Record excerpts section start
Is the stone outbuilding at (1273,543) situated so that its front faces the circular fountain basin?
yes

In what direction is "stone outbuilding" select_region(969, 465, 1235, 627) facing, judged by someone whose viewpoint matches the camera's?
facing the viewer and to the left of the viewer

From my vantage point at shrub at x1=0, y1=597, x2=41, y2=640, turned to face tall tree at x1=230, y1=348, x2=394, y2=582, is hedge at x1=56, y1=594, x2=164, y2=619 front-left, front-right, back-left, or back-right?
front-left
Record excerpts section end
Record excerpts section start
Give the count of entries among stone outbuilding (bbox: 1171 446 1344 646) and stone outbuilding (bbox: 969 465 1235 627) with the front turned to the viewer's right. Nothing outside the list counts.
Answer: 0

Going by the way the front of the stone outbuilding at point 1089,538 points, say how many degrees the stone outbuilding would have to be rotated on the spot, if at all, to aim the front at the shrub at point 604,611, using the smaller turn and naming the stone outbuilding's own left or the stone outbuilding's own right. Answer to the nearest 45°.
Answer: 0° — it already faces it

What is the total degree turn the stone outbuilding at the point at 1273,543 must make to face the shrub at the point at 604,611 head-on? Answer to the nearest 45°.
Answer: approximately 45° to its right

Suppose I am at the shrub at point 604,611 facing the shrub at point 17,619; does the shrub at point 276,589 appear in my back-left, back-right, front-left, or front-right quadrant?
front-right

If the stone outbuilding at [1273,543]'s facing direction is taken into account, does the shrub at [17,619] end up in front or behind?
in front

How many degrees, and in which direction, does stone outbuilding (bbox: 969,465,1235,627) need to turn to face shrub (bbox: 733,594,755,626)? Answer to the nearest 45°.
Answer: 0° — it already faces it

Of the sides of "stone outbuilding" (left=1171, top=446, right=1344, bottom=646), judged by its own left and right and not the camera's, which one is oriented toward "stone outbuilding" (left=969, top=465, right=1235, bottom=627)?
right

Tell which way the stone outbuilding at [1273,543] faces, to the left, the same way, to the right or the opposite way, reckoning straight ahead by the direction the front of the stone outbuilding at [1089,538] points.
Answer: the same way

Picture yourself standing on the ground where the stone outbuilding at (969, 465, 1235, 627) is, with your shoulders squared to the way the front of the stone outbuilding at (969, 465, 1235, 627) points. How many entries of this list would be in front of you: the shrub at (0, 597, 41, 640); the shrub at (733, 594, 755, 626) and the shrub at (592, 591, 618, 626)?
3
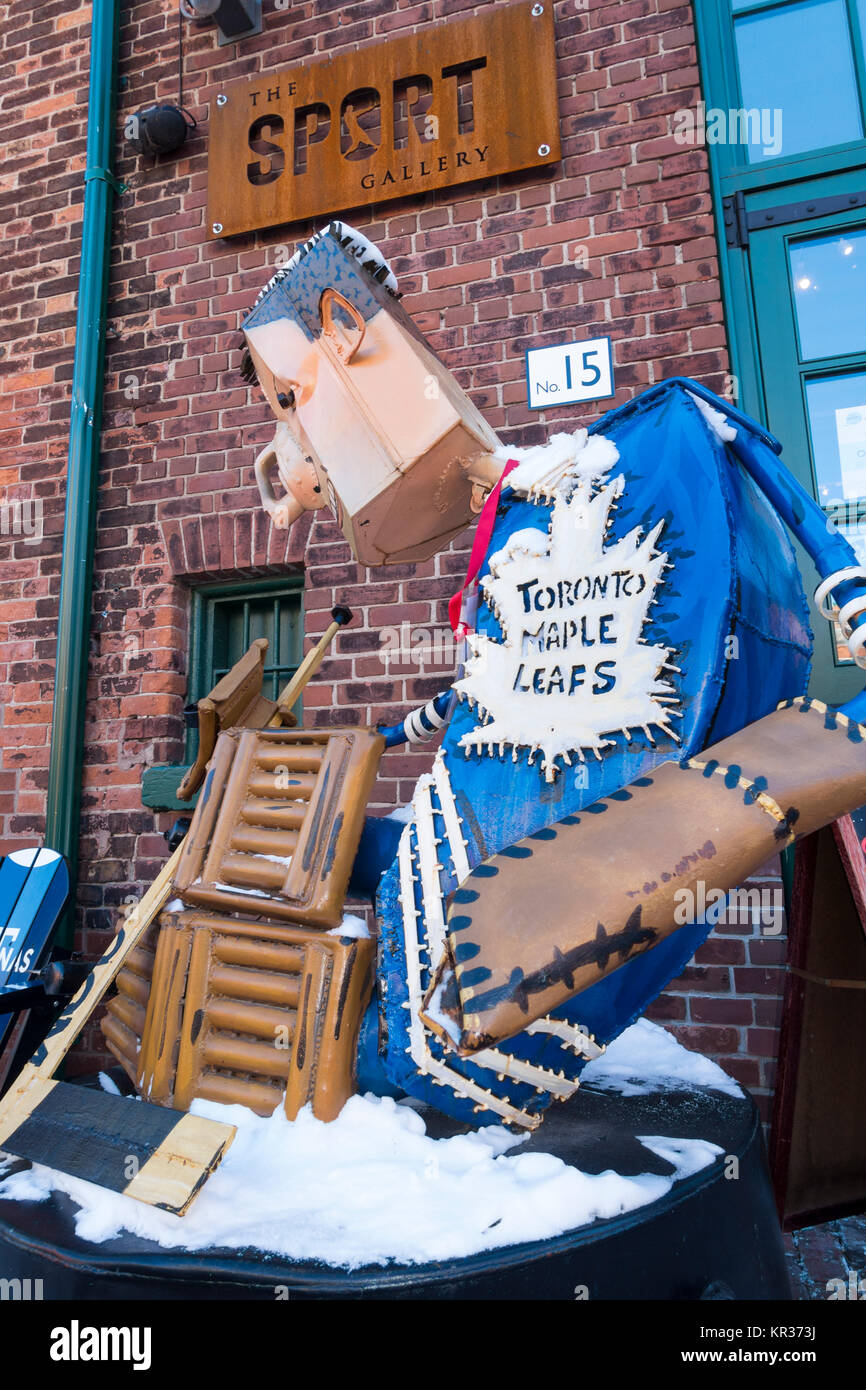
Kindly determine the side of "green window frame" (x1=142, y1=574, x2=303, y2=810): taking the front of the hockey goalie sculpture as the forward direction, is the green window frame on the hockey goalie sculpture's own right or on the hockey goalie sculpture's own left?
Record excerpts section end
Repeat the lines between the one holding "Of the sides" and the one holding "Answer: the same way", inclusive.

> _Response area_:
Of the sides of "stone outbuilding" (left=1171, top=446, right=1344, bottom=646), judged by its own left and right and not the camera's, which one is oriented toward "stone outbuilding" (left=969, top=465, right=1235, bottom=627)?
right

Tell which way the stone outbuilding at [1273,543] faces, to the left, the same way, to the right or the opposite way, reckoning straight ahead by the direction the front of the stone outbuilding at [1089,538] points.
Answer: the same way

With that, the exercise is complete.